Scientists from the EU Atmospheric Monitoring Service Copernicus (CAMS) warned on Tuesday of unhealthy levels of ozone pollution in southern and western Europe, which could soon affect northwestern regions.
The World Health Organization has set an eight-hour limit for ozone exposure on the earth’s surface at 100 micrograms per cubic meter. Southeast England, northern France and the Benelux region currently have daily concentrations in excess of 120 micrograms.
“The impact on air quality is not negligible compared to this heat wave,” said Mark Parrington, senior scientist at CAMS.
Ozone pollution is formed when heat and sunlight interact with greenhouse gases such as nitrous oxide, carbon monoxide, and volatile organic compounds released when fossil fuels are burned.

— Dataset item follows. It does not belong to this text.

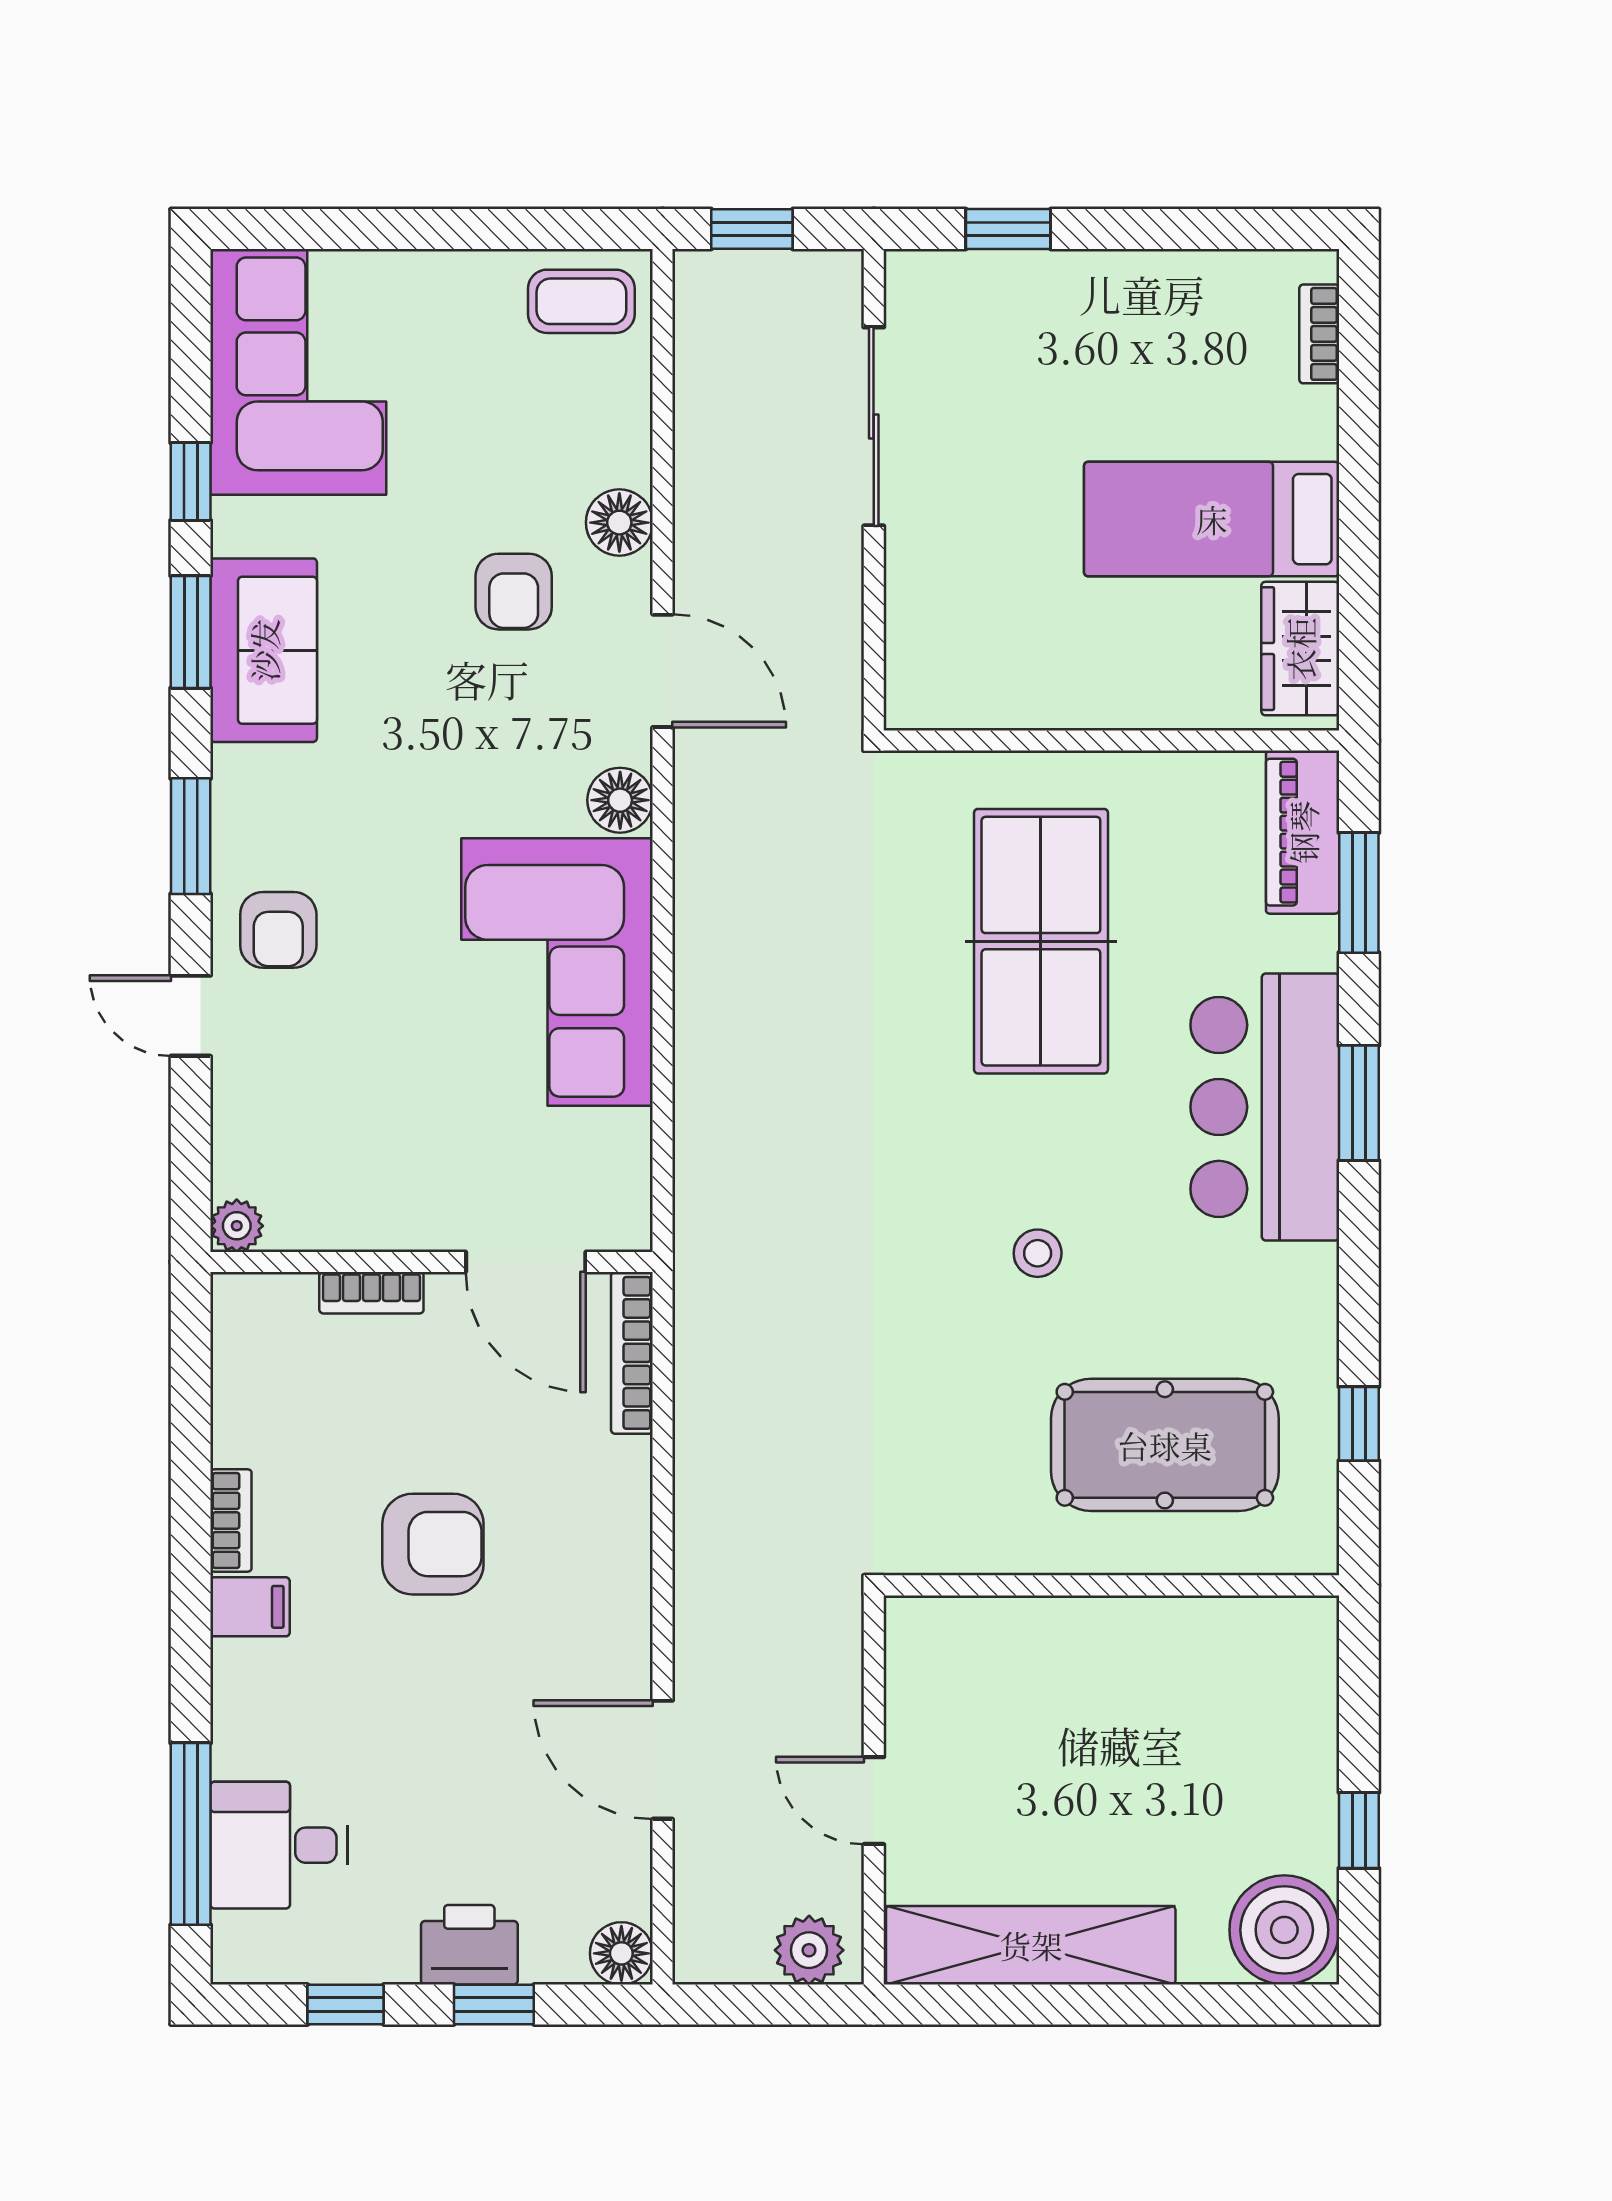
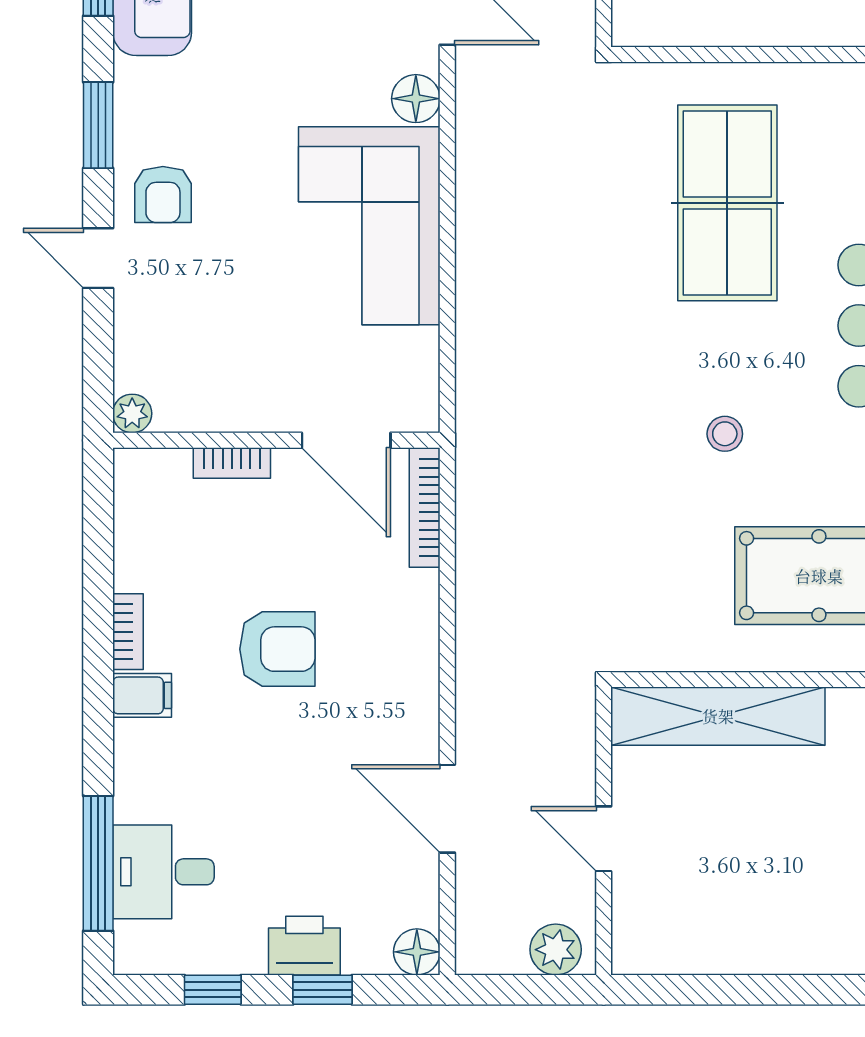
shelving: (1031, 1945) -> (718, 716), moved

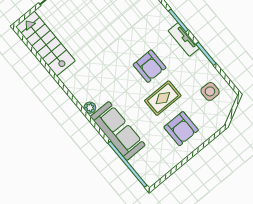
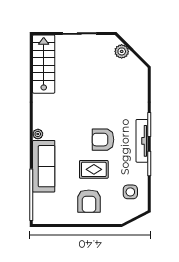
tv unit: (184, 40) -> (142, 141), width x1.41
armchair: (150, 66) -> (103, 140), turned 90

Ozone production accelerates during heatParrington said because these chemical reactions happen faster.
Scientists say ozone pollution will increase with climate change. Global temperatures are now about 1.2°C above pre-industrial levels, and heatwaves have become more frequent and stronger.
Ground-level ozone is known to exacerbate respiratory and cardiovascular disease and is associated with increased mortality.
According to a study published in 2019 in the journal Environmental Research Letters, long-term exposure to ozone pollution is responsible for 55,000 premature deaths in Europe each year.
The study showed that mortality associated with ozone pollution could be 11% higher in some countries of Central and Southern Europe in 2050 due to climate change. However, if greenhouse gas emissions are reduced, ozone-related mortality is projected to decrease.
Ozone pollution is not the only air quality problem. Wildfires raging in Portugal, Spain and France in recent days have resulted in the release of suffocating smoke containing fine, respirable particulate matter known as PM 2.5.
“Smoke particles are one of the most toxic forms of particles we can generate,” said Athanasios Nenes, an atmospheric chemist at the Swiss Federal Institute of Technology in Lausanne. “When you breathe them in, they increase your chances of getting all types of cancer.”
Those already suffering from cardiovascular or respiratory diseases are also in increased risk of exacerbations.
In a June 2022 study, University of Southern California researchers found that while days with extreme heat or extreme particulate air pollution resulted in a 5-6% increase in the risk of death, the chance of death was 21% higher on days when simultaneous extreme events associated with forest fires were observed.
“We need to think about combining public health warnings about air pollution and heat,” said co-author Erica Garcia, a public health scientist at the University of Southern California. “A day with both extremes is much more harmful than a day with one.”